The influence of physiological noise correction on test-retest reliability of resting-state functional connectivity

Abstract

The utility and success of resting-state functional connectivity MRI (rs-fcMRI) depend critically on the reliability of this technique and the extent to which it accurately reflects neuronal function. One challenge is that rs-fcMRI is influenced by various sources of noise, particularly cardiac- and respiratory-related signal variations. The goal of the current study was to evaluate the impact of various physiological noise correction techniques, specifically those that use independent cardiac and respiration measures, on the test-retest reliability of rs-fcMRI. A group of 25 subjects were each scanned at three time points--two within the same imaging session and another 2-3 months later. Physiological noise corrections accounted for significant variance, particularly in blood vessels, sagittal sinus, cerebrospinal fluid, and gray matter.

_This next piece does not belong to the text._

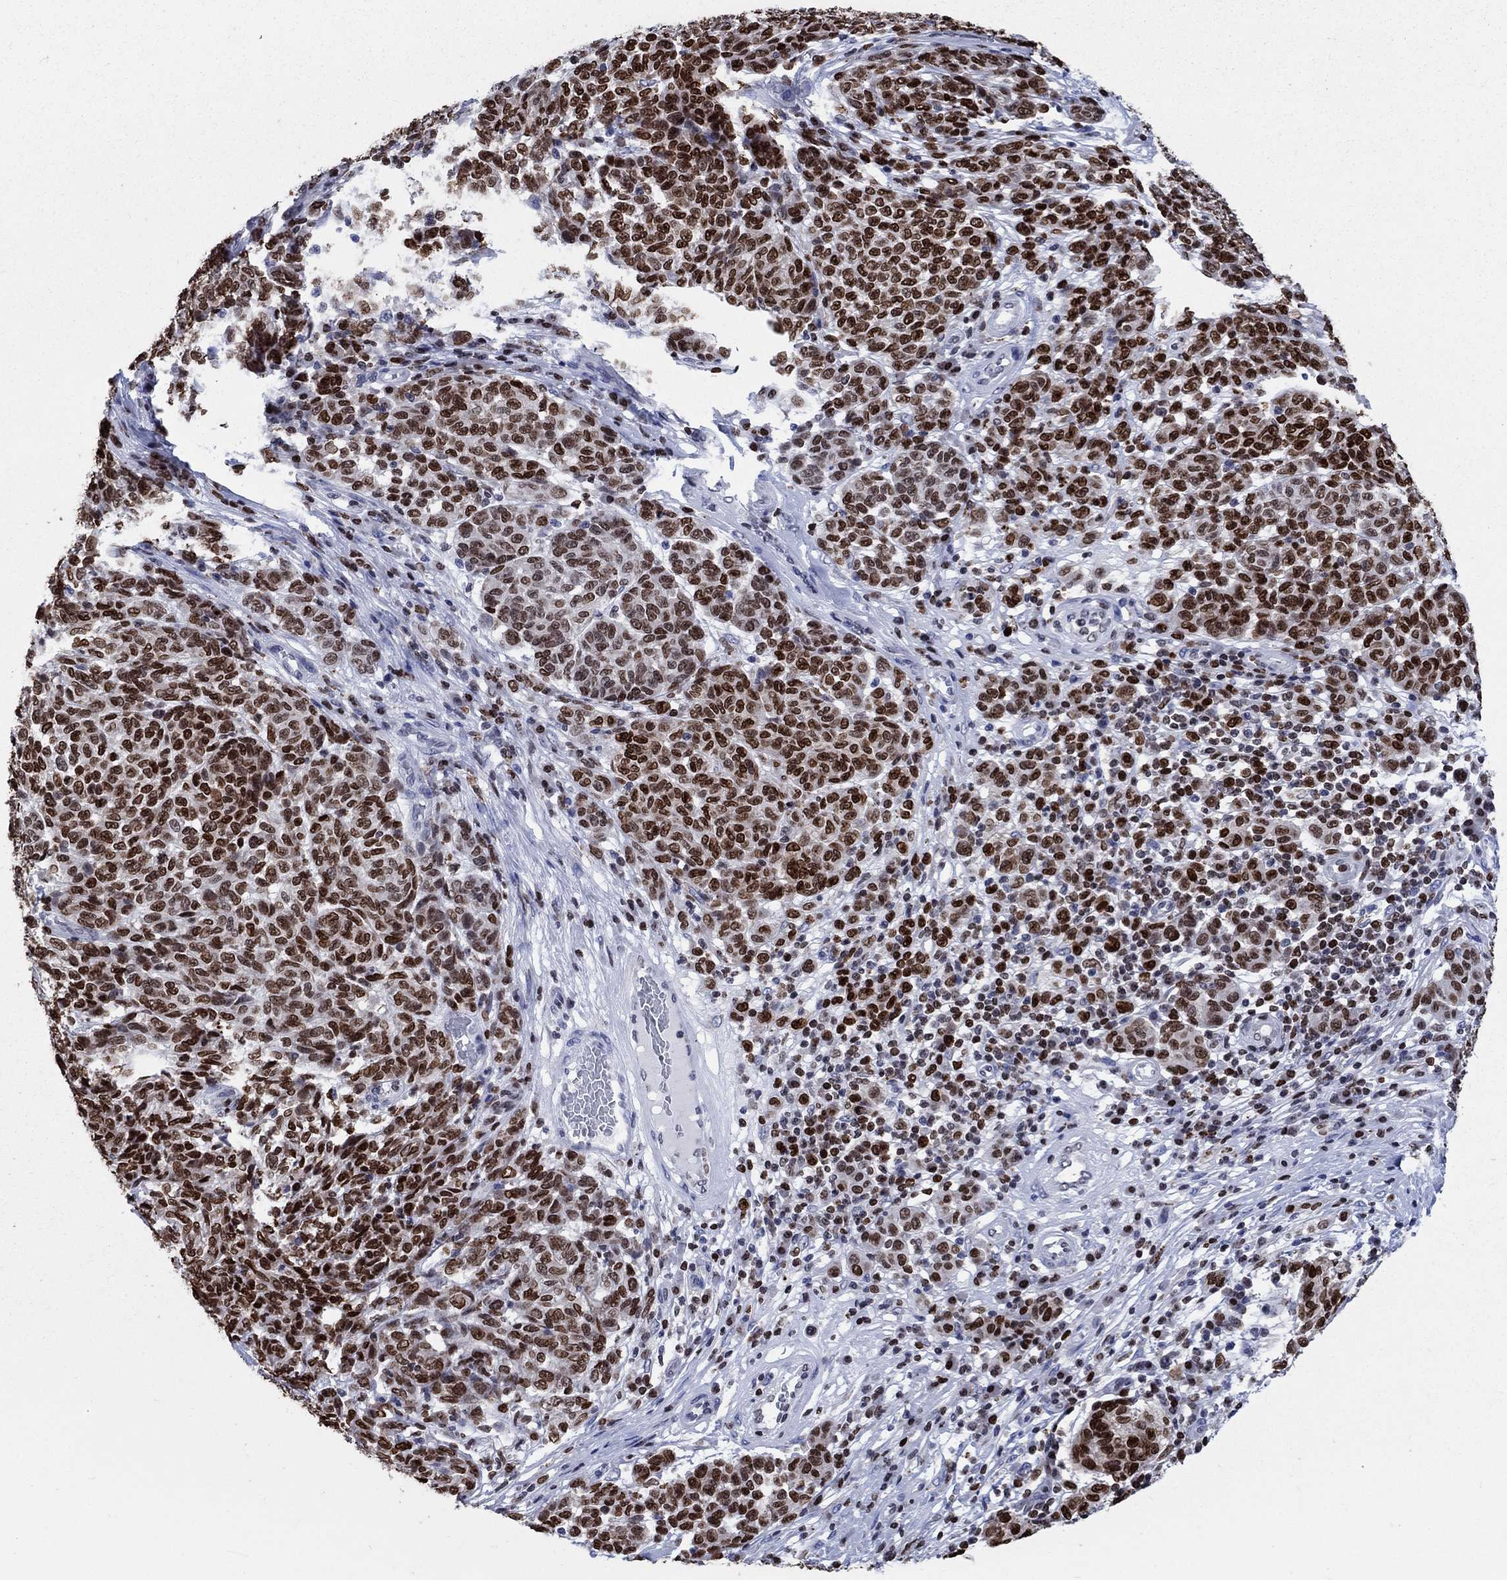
{"staining": {"intensity": "strong", "quantity": "25%-75%", "location": "nuclear"}, "tissue": "melanoma", "cell_type": "Tumor cells", "image_type": "cancer", "snomed": [{"axis": "morphology", "description": "Malignant melanoma, NOS"}, {"axis": "topography", "description": "Skin"}], "caption": "Malignant melanoma stained with DAB IHC reveals high levels of strong nuclear expression in approximately 25%-75% of tumor cells. (Stains: DAB (3,3'-diaminobenzidine) in brown, nuclei in blue, Microscopy: brightfield microscopy at high magnification).", "gene": "HMGA1", "patient": {"sex": "male", "age": 59}}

The fraction of variance explained by each of these corrections was highly similar within subjects between sessions, but variable between subjects. Physiological corrections generally reduced intrasubject (between-session) variability, but also significantly reduced intersubject variability, and thus reduced the test-retest reliability of estimating individual differences in functional connectivity. However, based on known nonneuronal mechanisms by which cardiac pulsation and respiration can lead to MRI signal changes, and the observation that the physiological noise itself is highly stable within individuals, removal of this noise will likely increase the validity of measured connectivity differences. Furthermore, removal of these fluctuations will lead to better estimates of average or group maps of connectivity. It is therefore recommended that studies apply physiological noise corrections but also be mindful of potential correlations with measures of interest.

Keywords: cardiac; functional connectivity; physiological noise; reliability; respiration; resting state.

FIG. 1.

The fraction of variance accounted for by each of the correction methods, relative to no correction. The greatest amount of variance is explained in and near large blood vessels.

FIG. 2.

The variance as accounted for by various physiological noise correction techniques, averaged over the entire brain, all gray matter (GM), white matter (WM), and cerebrospinal fluid (CSF).

FIG. 3.

The fraction of variance accounted for by each of the correction methods that incorporate respiration volume and/or heart rate, relative to RETROICOR.

FIG. 4.

Functional connectivity maps for a seed in the posterior cingulate for no correction, and nine different postprocessing corrections: RETROICOR (Glover et al., 2000); respiration volume per time (RVT)+derivative of RVT; RVT at 2 lags (RVT-2); RVT at 8 lags (RVT-8); RVT at 41 different lags, but only a single lag in each voxel (RVTcor), RVHRcor (Chang et al., 2009); regression of average WM and CSF (WM/CSF); and regression of average WM, CSF, and global signal (WM/CSF+global). Top row: thresholded at p<10⁻¹⁰; bottom row: thresholded at p<10⁻³⁰ to obtain connected regions of a thresholded spatial extent similar to that from WM/CSF+global signal regression.

FIG. 5.

Voxel-wise t-test of differences in functional connectivity for a posterior cingulated seed relative to no physiological corrections.

FIG. 6.

Top: mean intraclass correlation coefficient (ICC), over all 16,110 connections, for different postprocessing corrections—left, within a session (30 min separation between runs); right, between sessions (2–3 months between sessions). *Corrections that show a significant reduction relative to no correction (p<0.05). Bottom: mean within-subject/between-session variance (red bars), and between-subject variance (green bars), for different postprocessing corrections—left, within a session (30 min separation between runs); right, between sessions (2–3 months between sessions).

FIG. 7.

Top: mean ICC, over the 200 most significant connections (as based on “No correction”), for different postprocessing corrections—left, within a session (30 min separation between runs); right, between sessions (2–3 months between sessions). *Corrections that show a significant reduction relative to no correction (p<0.05). Bottom: mean within-subject/between-session variance (red bars), and between-subject variance (green bars), for different postprocessing corrections. Results are averaged over the 200 most significant connections (as based on “No correction”). Bottom left: within a session (30 min separation between runs); bottom right: between sessions (2–3 months between sessions).

FIG. 8.

Mean test–retest reliability (as measured by the intraclass correlation coefficient) for the fraction of variance (R²) explained by each correction. Mean is computed over all 180 seed regions of interest. Test–retest reliability is quite high for most correction techniques, indicating much smaller within-subject between-session differences in physiological noise variance compared to between-subject differences.

FIG. 9.

The absolute value of connectivity strength, averaged over CSF, WM, and all other seeds within the respective network, for different seed regions: posterior cingulate (PCC, default mode network); left posterior occipital lobe (lpOL, visual network); left precentral gyrus (lPCG, motor network); left amygdala (lAMY, affective network).